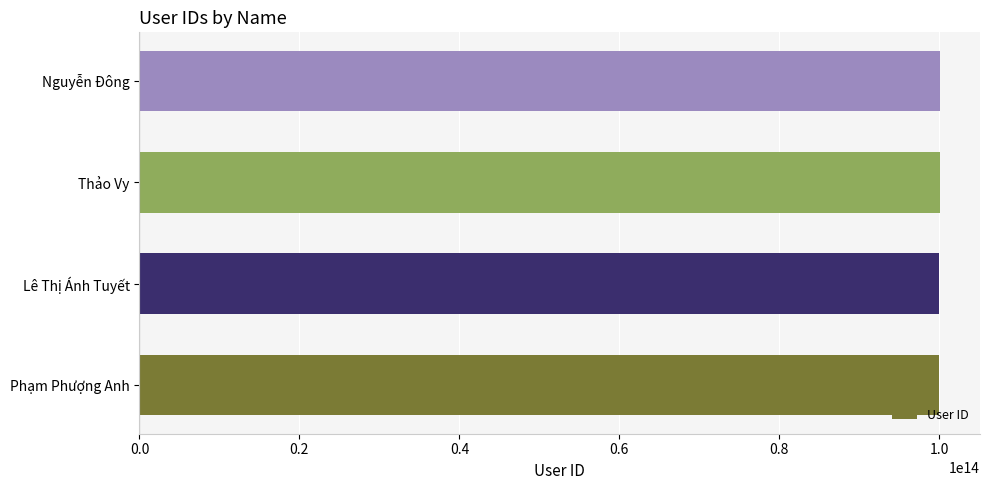

The value at Lê Thị Ánh Tuyết is 173795779058974. True or false?

False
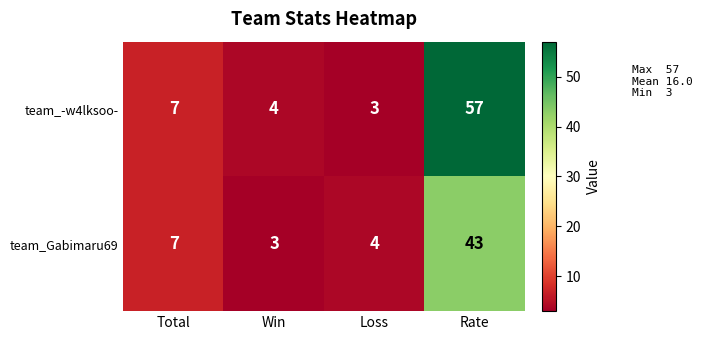

The value of team_-w4lksoo- at Total is 7. True or false?

True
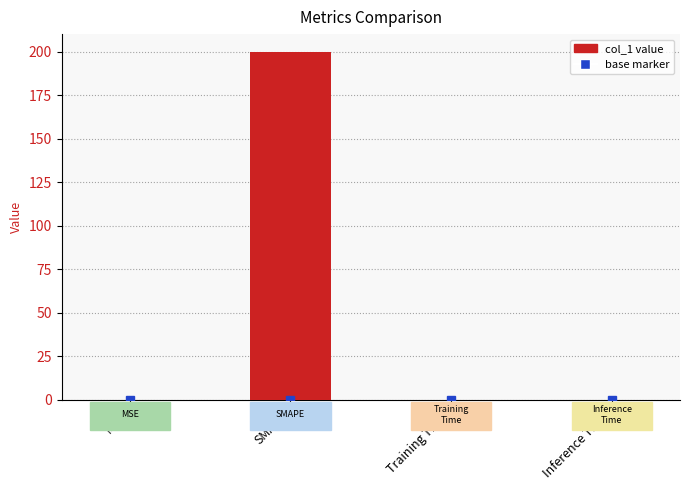

Does the chart contain stacked bars?

No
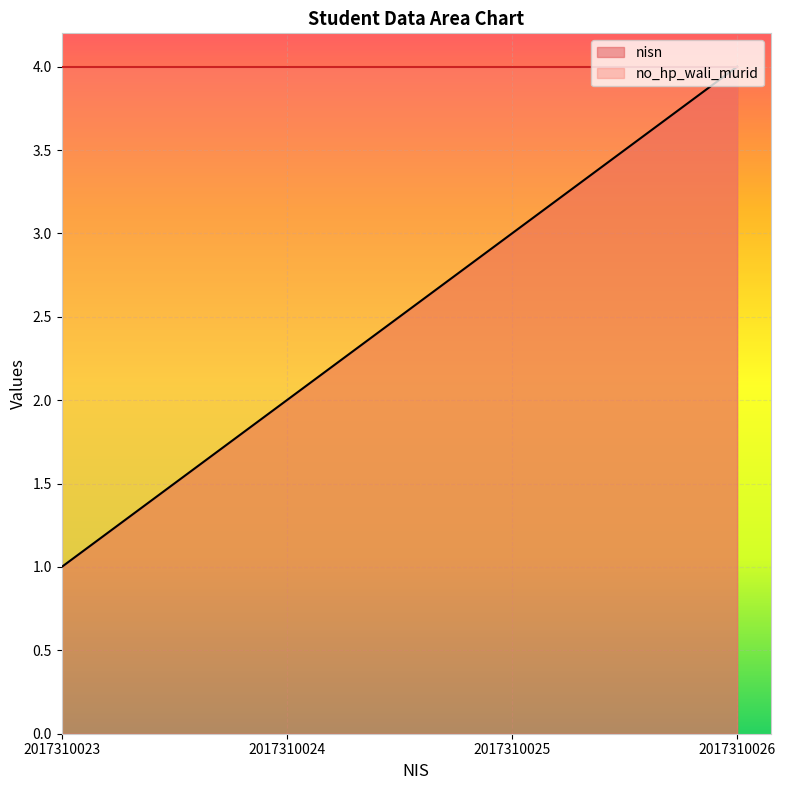

How many series are shown in this chart?

2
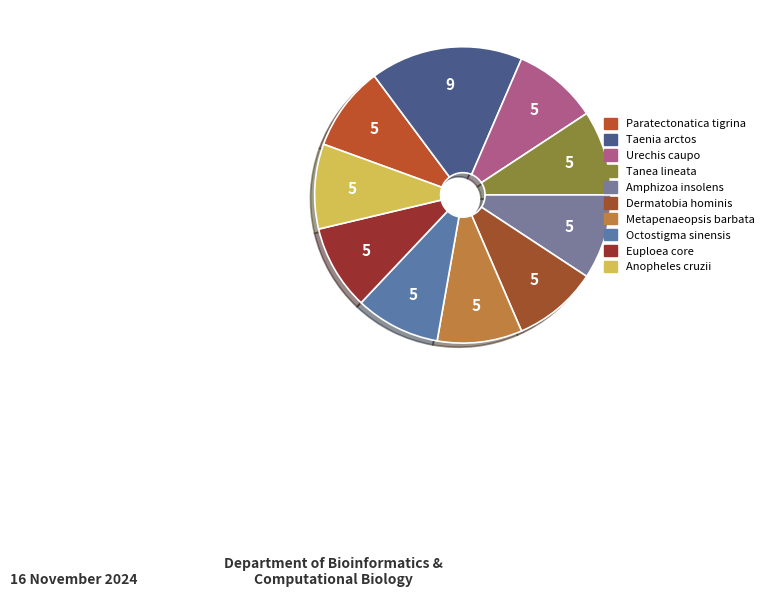

How many slices are in this pie chart?

10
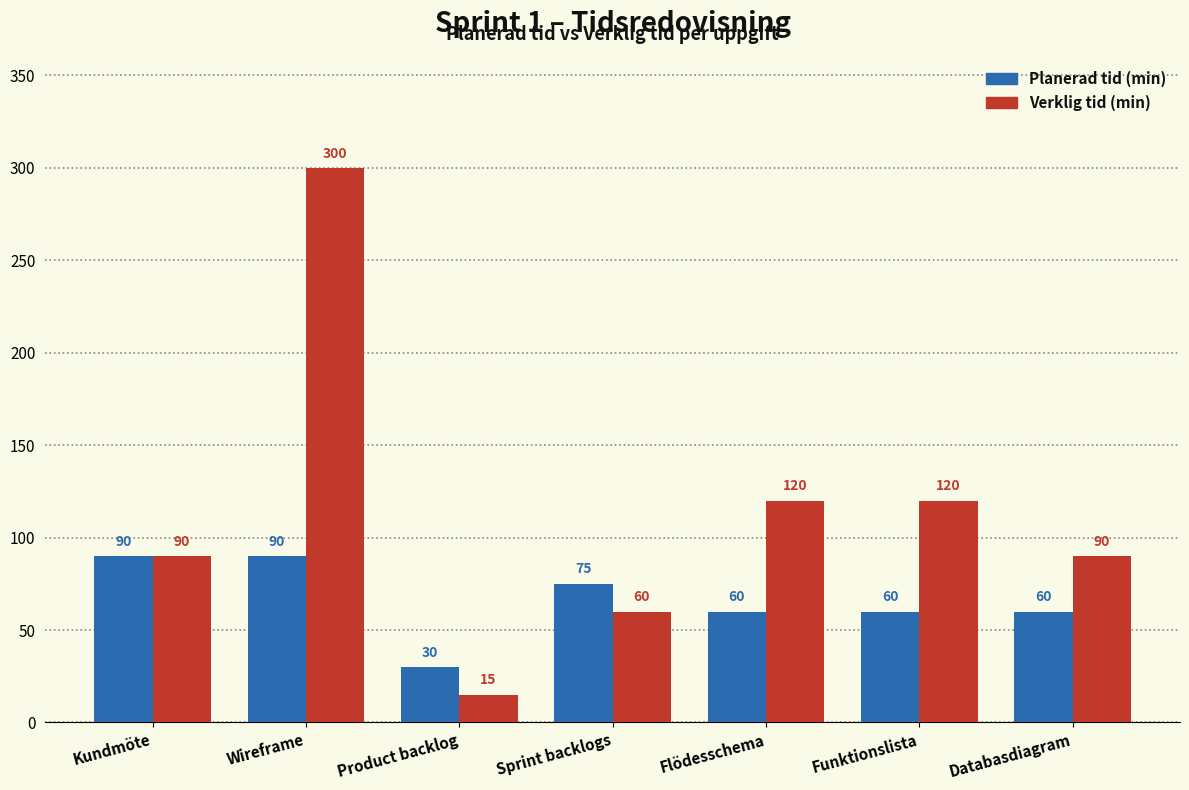

Read the Planerad tid (min) value at Wireframe.

90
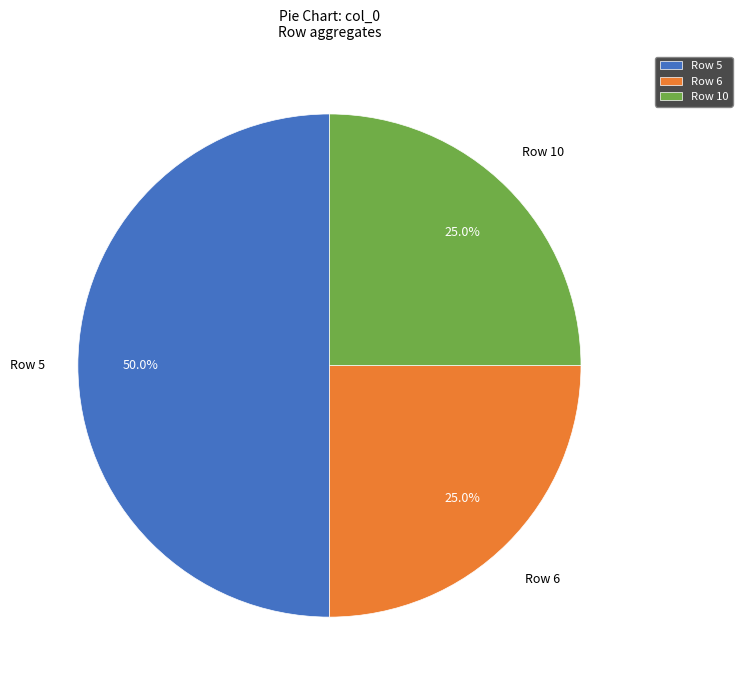

Which category has the biggest portion of the pie?

Row 5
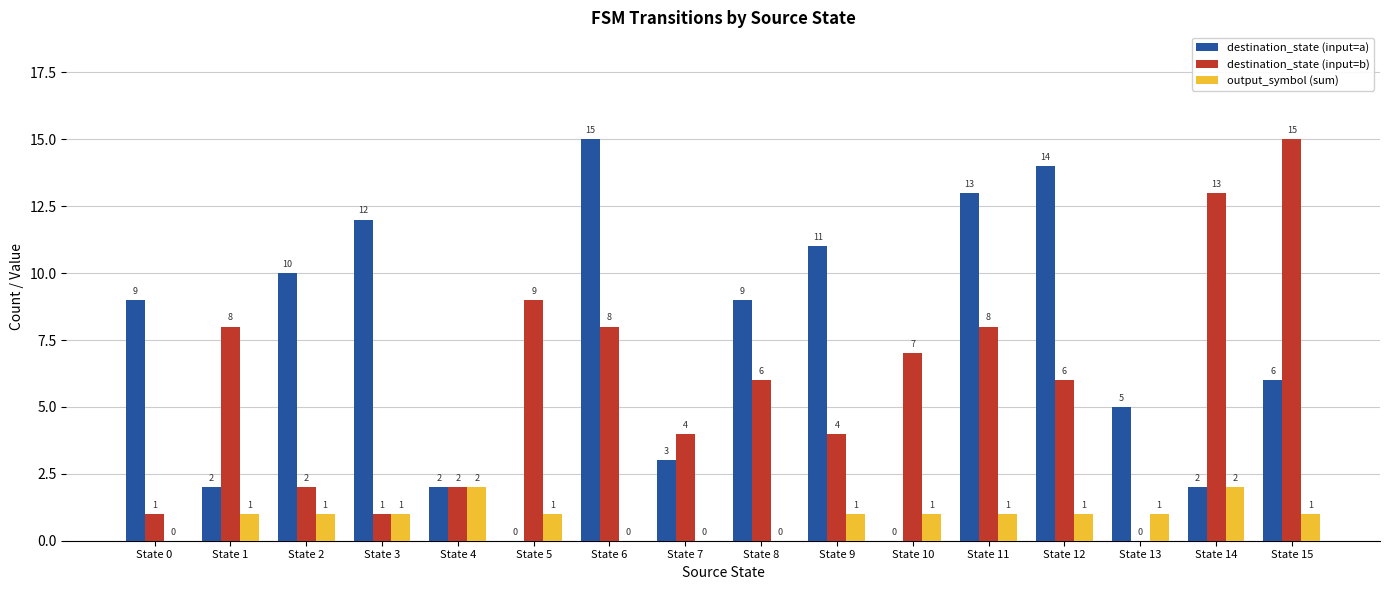

Which series changed the most between State 2 and State 15?

destination_state (input=b)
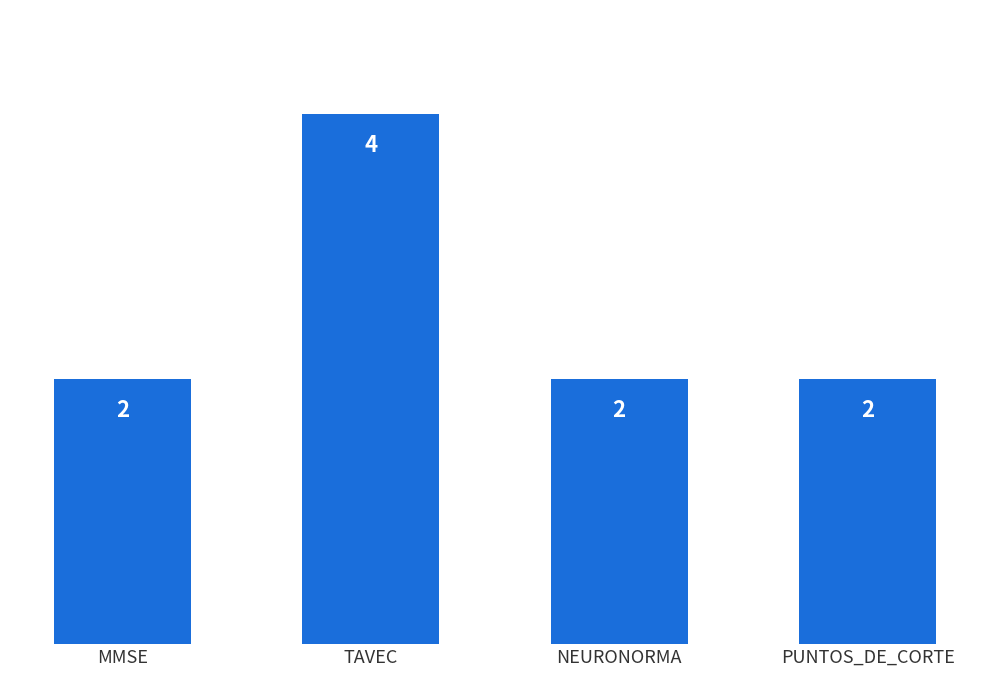

How many values exceed 2?

1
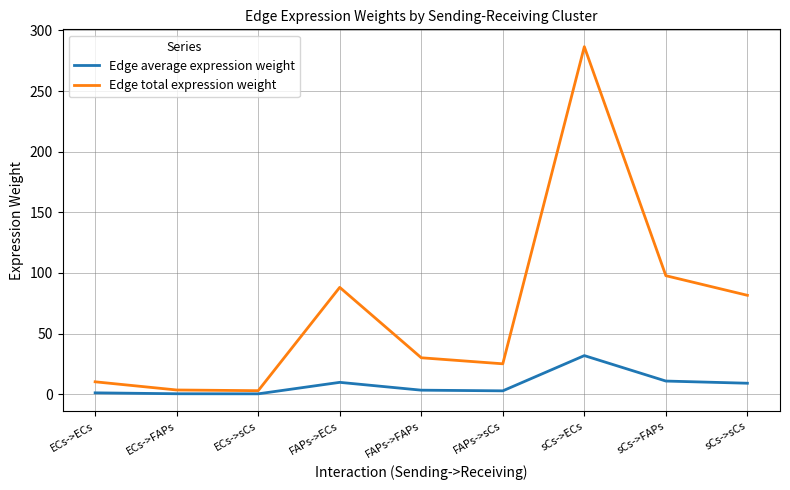

List the series in order of their peak value, lowest first.

Edge average expression weight, Edge total expression weight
- - -
* **Task objective**
Print every one of the rows above word for word, leaving out the pictures.

* **Answer for the task**
The value at Lê Thị Ánh Tuyết is 173795779058974. True or false?

False

The value of team_-w4lksoo- at Total is 7. True or false?

True

Does the chart contain stacked bars?

No

How many series are shown in this chart?

2

How many slices are in this pie chart?

10

Read the Planerad tid (min) value at Wireframe.

90

Which category has the biggest portion of the pie?

Row 5

Which series changed the most between State 2 and State 15?

destination_state (input=b)

How many values exceed 2?

1

List the series in order of their peak value, lowest first.

Edge average expression weight, Edge total expression weight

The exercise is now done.